Süleyman hocam Canon Eos 350D aldım. Daha önceden teknosa’ya sormuştum. 900 Ytl idi. Dün gidip aldım. 1 Gb CF (Compact Flash) aldım. Henüz çanta alamadım :S Artık onu da ilerleyen günlerde araştırıp almayı düşünüyorum. Case Logic’in uyumlu çantaları vardı. Bir de Canon’un orijinal çantalarına bakayım dedim.
Dün gece çektiğim fotoğraflarda gerçek fotoğraf çekmenin hazzına ulaştım. Umarım bu heyecanı hiç kaybetmem.
Oh be 🙂 Sonunda muradına erdiğini görmek ne güzel 🙂
Hayırlı uğurlu olsun.
Lenslerin nasıl?
Merak eden arkadaşlar Canon Eos 350D incelemesi için bu sayfalara bakabilirler.
Türkçe:
http://www.letsgodigital.org/tr/camera/review/35/page_3.html
İngilizce:
http://www.dpreview.com/reviews/canoneos350d/
Kit olarak aldım şimdilik. 18-55mm yani. Gerçekten çok mutluyum. Daha önce fotoğraf çekmemiş gibi hissediyorum kendimi 🙂
Sadece vizörden bakarak fotoğraf çekebiliyormuşum. Bir gün boyunca aralıklarla resim çekerken ekrandan görüntü almaya çalıştım. Sonunda kitapçıktan okudum öyle bir şey olmadığını. İyi oldu bu aslında. Ekrandan bakarak fotoğraf çekince zevki çıkmıyor.
Üstadım saygılar…
Bir doğa fotoğrafçısı olarak ben gayet hoşnut kaldım.
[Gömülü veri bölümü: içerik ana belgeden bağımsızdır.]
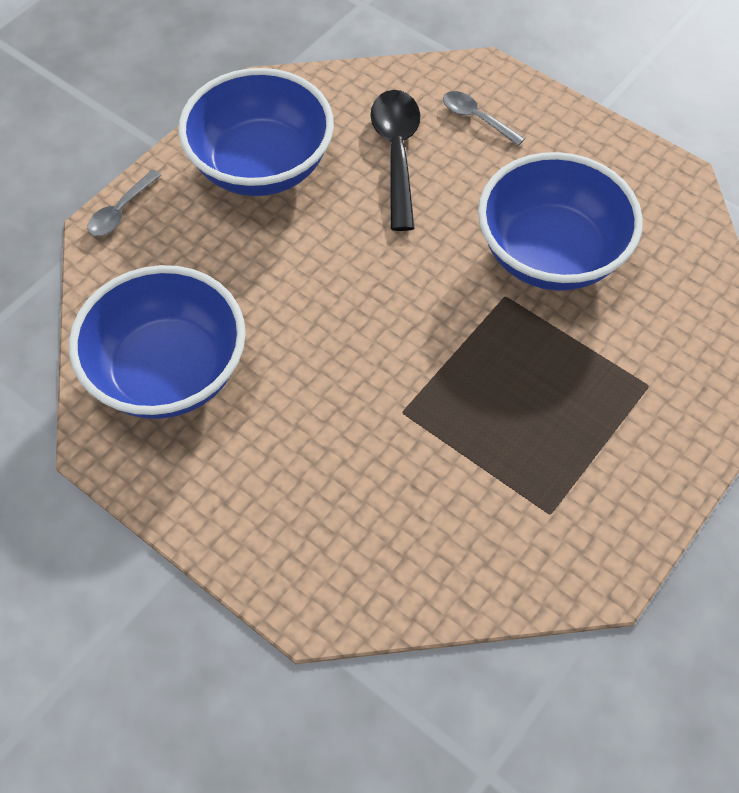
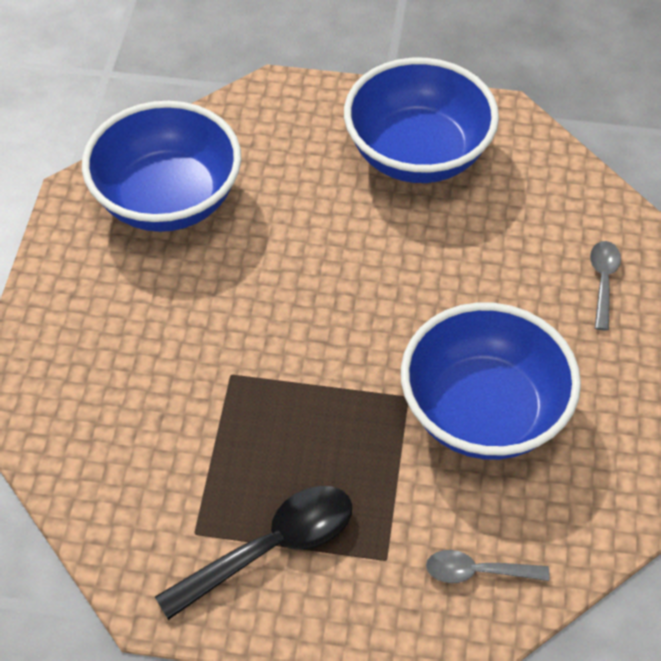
camera: 60 degrees right, 5 degrees down
(121, 211) = (301, 91): grey spoon -> grey spoon (477, 571)
(397, 154) = (509, 241): black spoon -> black spoon (271, 548)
Ancak en yukardaki fotoğraf (çekilmiş ilk fotoğraf) yanlıştır.
ilk fotoğraf değildir..
Ayrıca bu fotoğraf 10 dakika pozlanmamış. Hatta 3-4 sn. pozlanmış diycem ama yanılma payımla birlikte en fazla 1 dk. pozlanmış olduğunu söyleyebilirim…
Saygılar sevgiler…
insanatomystic, birisi sorsa da açıklasam diyordum sormanız iyi oldu. 🙂
Cümleye dikkat “Bu, bir insan tarafından çekilmiş ilk fotoğraftır. ”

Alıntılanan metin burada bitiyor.